Pourtant cette opération ‘Cap Requin – ciguatera 2′, destinée à vérifier si les requins bouledogues sont ou non porteurs de la maladie ciguatera, lancée depuis plus d’un mois, ferait rire, si elle n’était tragique et mensongère.

La ciguatera est une forme particulière d’ichtyosarcotoxisme (du grec ichtyos : poisson, sarcos : chair, toxicon : toxique), c’est-à-dire une intoxication alimentaire par les chairs de poissons contaminés par la microalgue benthique Gambierdiscus toxicus présente dans les récifs coralliens. Elle se développe notamment lors de la destruction de ceux-ci. Le propos de l’étude réunionnaise est de faire une série de prélèvements pour que, à la fin de cette série, si les résultats sont négatifs, le préfet puisse autoriser la pêche en vue de la commercialisation pour la consommation humaine. Ceci étant totalement contraire au principe de précaution régissant la sécurité sanitaire alimentaire en vigueur. En effet, il est scientifiquement prouvé que les requins circulent entre Madagascar (zone infectée ayant connu encore récemment des cas mortels d’intoxication) et La Réunion.
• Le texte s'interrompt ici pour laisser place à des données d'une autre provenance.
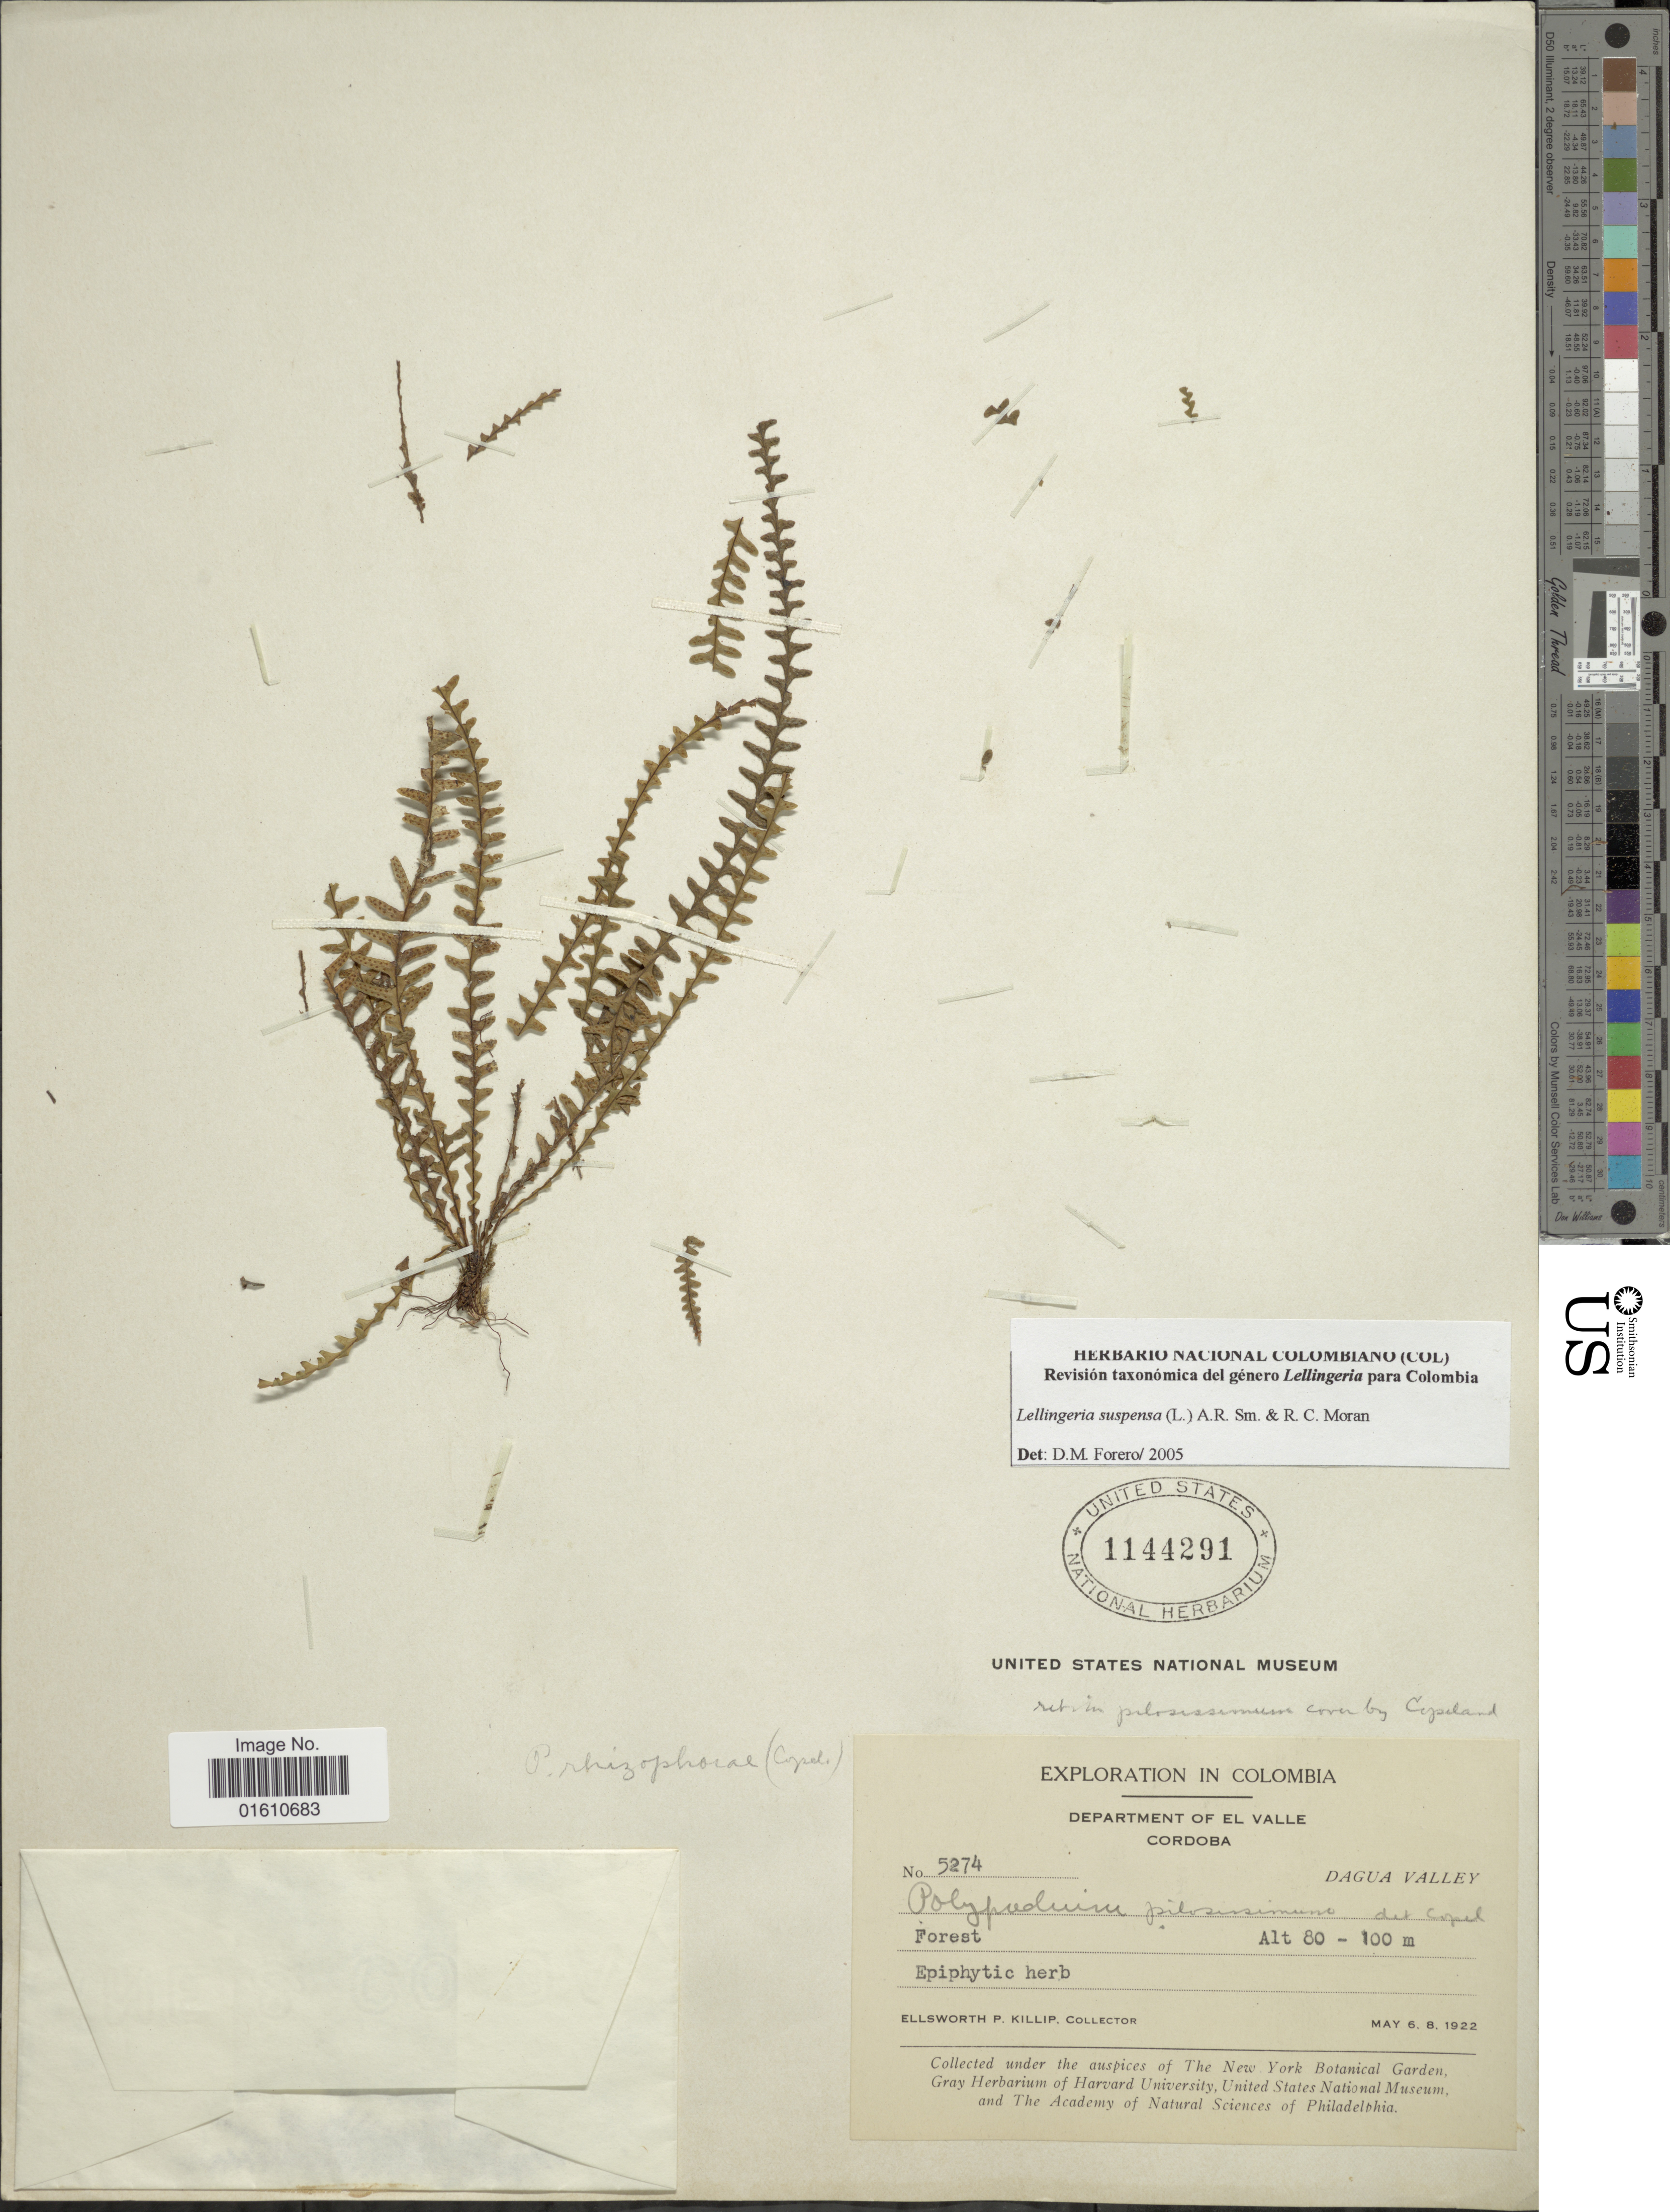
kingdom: Plantae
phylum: Tracheophyta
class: Polypodiopsida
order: Polypodiales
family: Polypodiaceae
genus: Lellingeria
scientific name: Lellingeria suspensa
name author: (L.) A.R. Sm. & R.C. Moran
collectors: E. P. Killip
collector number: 5274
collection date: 1922-05-06/1922-05-08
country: Colombia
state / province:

Donc, quand bien même les résultats seraient tous négatifs, il suffirait à l’avenir d’un seul spécimen infecté et pêché dans les eaux réunionnaises, pour provoquer une intoxication grave de plusieurs dizaines de personnes ! Ces prélèvements sont donc dénués de tout fondement scientifique dans le cadre de la ciguatera.

Financée à grands frais, 160.000 euros dans un premier temps, 250.000 euros pour la suite, par l’Etat, pour capturer des requins bouledogues responsables des accidents et voir si ces requins sont porteurs de ciguatera, ‘Cap Requin’ tourne à la gabegie scandaleuse : un seul requin bouledogue a été capturé, malgré un très intense effort pour les attirer avec les appâts les plus attractifs,…  mais 14 autres raies et requins ont été pris. Raies guitares, requins nourrice, requins marteaux… et requins tigre ont fait les frais de ce programme d’élimination des requins.

Le bilan officiel à ce jour : – 1 requin bouledogue, mâle, 2,7 mètres (14 février) 
- 1 requin tigre, mâle, 3,85 mètres (4 Février)
 – 2 requins Tigre, 3,2 mètres et 3,5 mètres, mâles (21- 22 janvier)
 – 1 requin marteau 3 mètres, mâle, ‘prise accessoire’ (22 janvier) en passant sous silence les autres captures accessoires raies et raies guitares).

Cela démontre, s’il en était encore besoin, que les eaux réunionnaises ne sont pas infestées de requins bouledogues comme ceux qui veulent les éliminer le clament.

D’autres part, les captures ont toutes été faites de nuit, ce qui va à l’encontre de l’un des objectifs du programme : arrêter les requins sur leur trajet vers les zones de baignade et de surf pendant la journée pour éviter les accidents…  Cela laisse fortement supposer que les appâts attirent même les requins tigres du large vers la côte, ce qui est un comble pour un programme dit de sécurisation par « effarouchement des requins ».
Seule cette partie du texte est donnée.